Twilight Imperium wrote:Arkolon wrote:So now we will have to go through the trouble of defining what is a legal institution, and what does being a legal institution entail. A legal institution is not a state. It is, put vaguely, an institution capable of defining or exercising law and justice, but that doesn't really help us. What does it take for someone, or something, to be a legal institution? If we are to include Weberian statelessness, ie the state of nature (which we ought to), then it would make absolutely no sense for only states to be considered legal institutions (because, eg polycentric law). A state enforces legal practices or legal institutions. I mean, from what I can conclude here, every single individual capable of signing a contract (either verbally or textually) is a legal institution, because they can set the legal parameters between parties in a contract, and the enforcement of these contracts are, in a state of nature, wholly up to them.
Thus, we can define a legal institution as any single individual, which makes ownership, property, and their enforcements and definitions thereof, up to them.
A legal institution is an institution that can make you follow its laws. One person could declare bananas illegal, and no one would care. If the United States declares bananas illegal within its borders, then anyone caught with bananas would be shot on sight. (or fined, whatever). If the United States declares bananas illegal anywhere, but the UK declares "bullshit, we love bananas", they'll fight a war and whoever wins gets to make laws for the other guys.
It's simplified, but that's generally how it works.

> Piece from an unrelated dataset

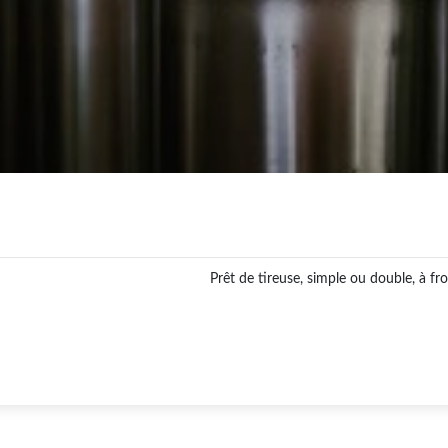
Prêt de tireuse, simple ou double, à fro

I'm afraid that that is wrong. What you are defining is a state-- an institution that has the monopoly on the enforcement of all contracts in a given geographical area. A state enforces the law, and in most or nearly-all cases the state has a judiciary branch (a legal institution), but not all legal institutions are states. Look at it this way: one person could declare bananas illegal on their territory (in a stateless world, say), and anyone entering their property would be shot on sight (or fined, whatever).